Yakın, "Mısır bizim rakibimiz ve yeni bir Çin. Ucuzluk bizi teşvik ediyor. Biz bu kotayı kaldırmadığımız sürece Mısır bizim önümüze geçer. Güvenlik korkularını da aşmaya başladılar, nüfusu fazla, asgari ücreti uygun; dolayısıyla yatırımcılarımız da oraya hızla gidiyor. Yüzde 35 Mısır'a kayar. 2 bin 500 üretici yurt dışına yatırım planı için hazırlık yapıyor. Orada vergiler rahat, serbest ticaret anlaşması var. Biz de bir çalışanın maliyeti bin 200 dolar, bu şartlarda Mısır ile mücadele edemeyiz" dedi.

İtalya örneği

Sektörün finansmanında da yetersizlikler olduğunu söyleyen Yakın, İtalya örneğini gösterdi. Yakın sözlerine şöyle devam etti: "İtalya'da sipariş gelir 10 kilo. Fatura bankaya gönderilir. Bankadaki altın kullanılıyor. İşleniyor, satılıyor. Bunun parası geliyor, aynı bankaya gidiyor. Altın bazlı kredi kullanılıyor. Altın kayıt altında oluyor, atolyeciliğin önü açılıyor. Merkez Bankası'nda altınlar kasada duruyor. Eximbank üzerinden komisyonla krediler verilse bizde de faydalı olur. Bu öneriyi defalarca yaptık, aynı zamanda ithalatı da engeller" .
Türkiye'deki Ermeni ustaların Mısır'da devasa maaşlar aldığını söyleyen Yakın, bu ustaların gidip Mısırlı işçiye iş öğrettiğini, bunun Türk mücevherat sektörü için çok kritik bir durum olduğunu anlatıyor.
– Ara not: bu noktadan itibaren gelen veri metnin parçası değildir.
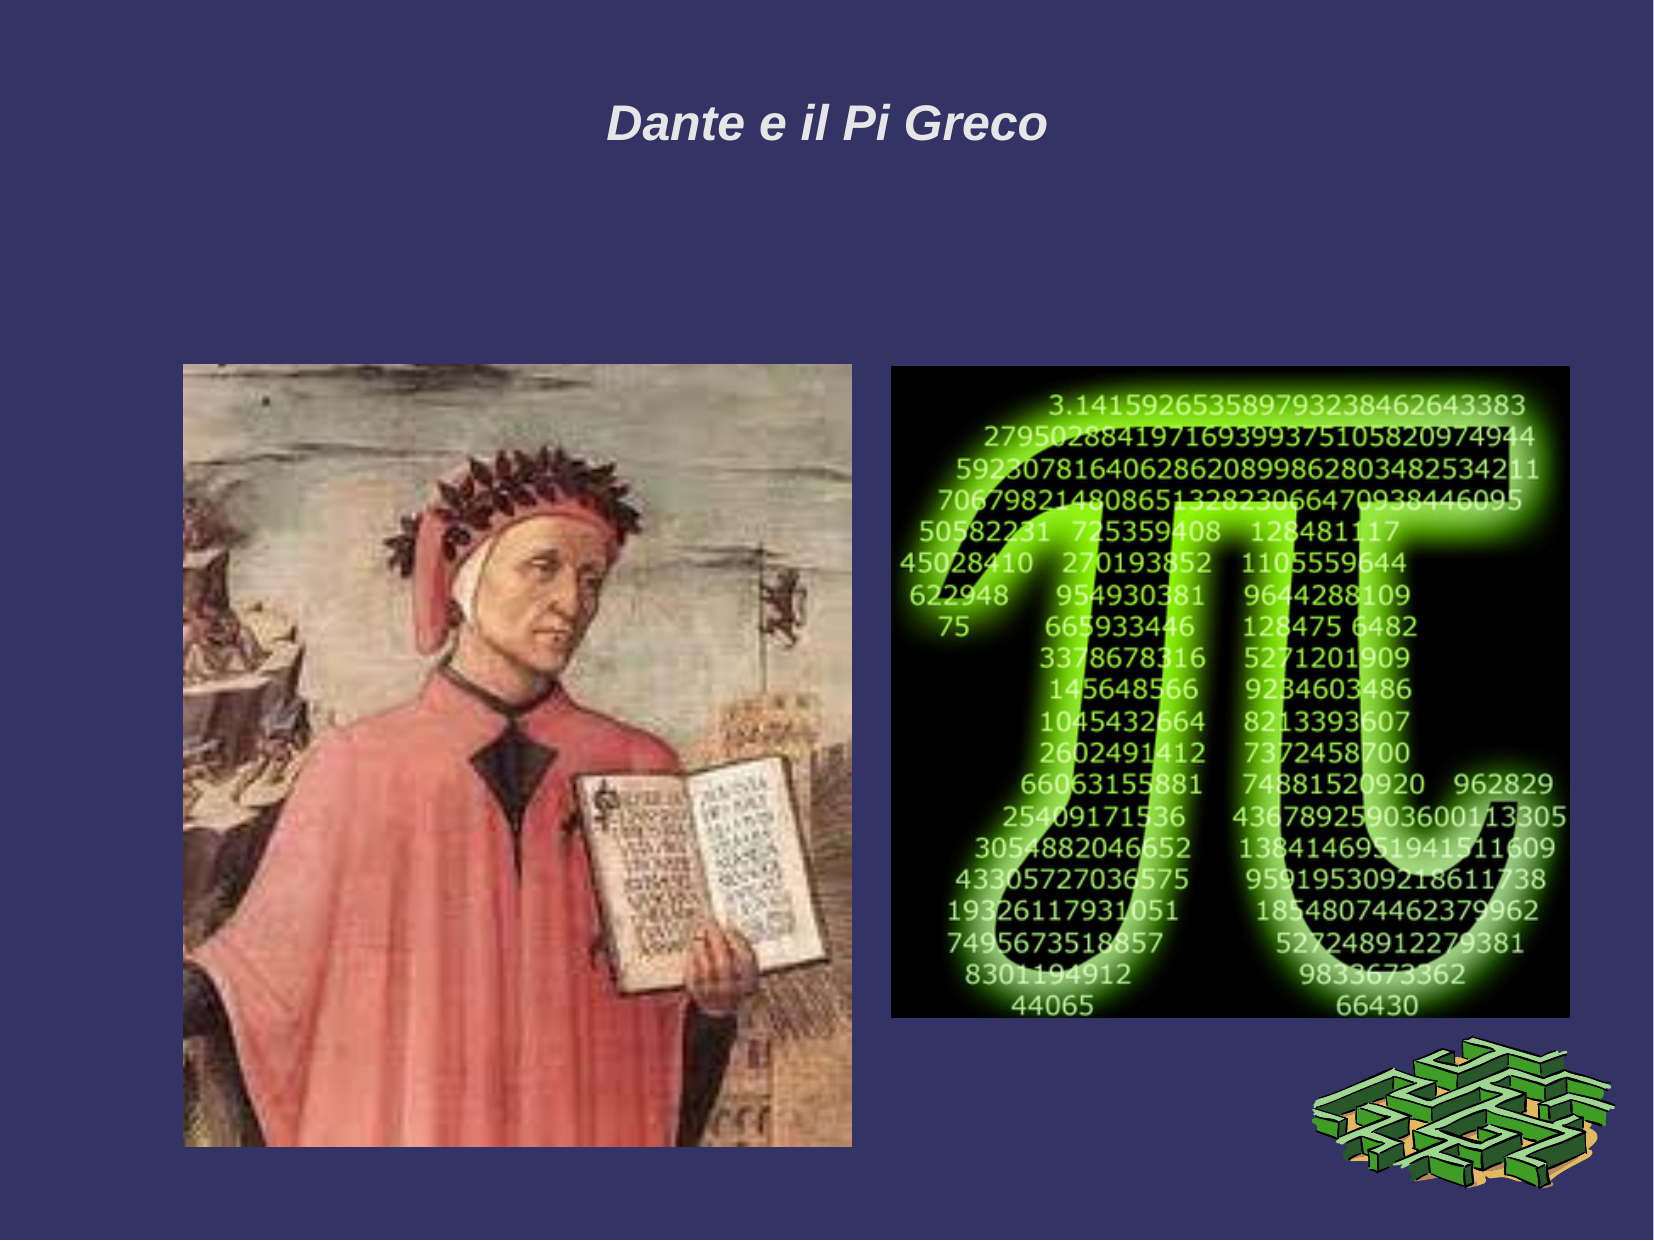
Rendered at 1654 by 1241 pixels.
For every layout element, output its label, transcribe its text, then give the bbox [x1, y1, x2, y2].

Altında kotanın kalkması halinde sektörün tavan olarak gideceğini belirten Yakın, "Dünyanın altın üretimini alırız. İtalya'ya sipariş veriyoruz alma süremiz 2 ay. Bizim sektöre siparişi ver, 2 gün sonra alırsı. Üretim çabukluğumuz var" diyerek Türkiye'nin işçilik bazında rekabet gücüne örnek veriyor.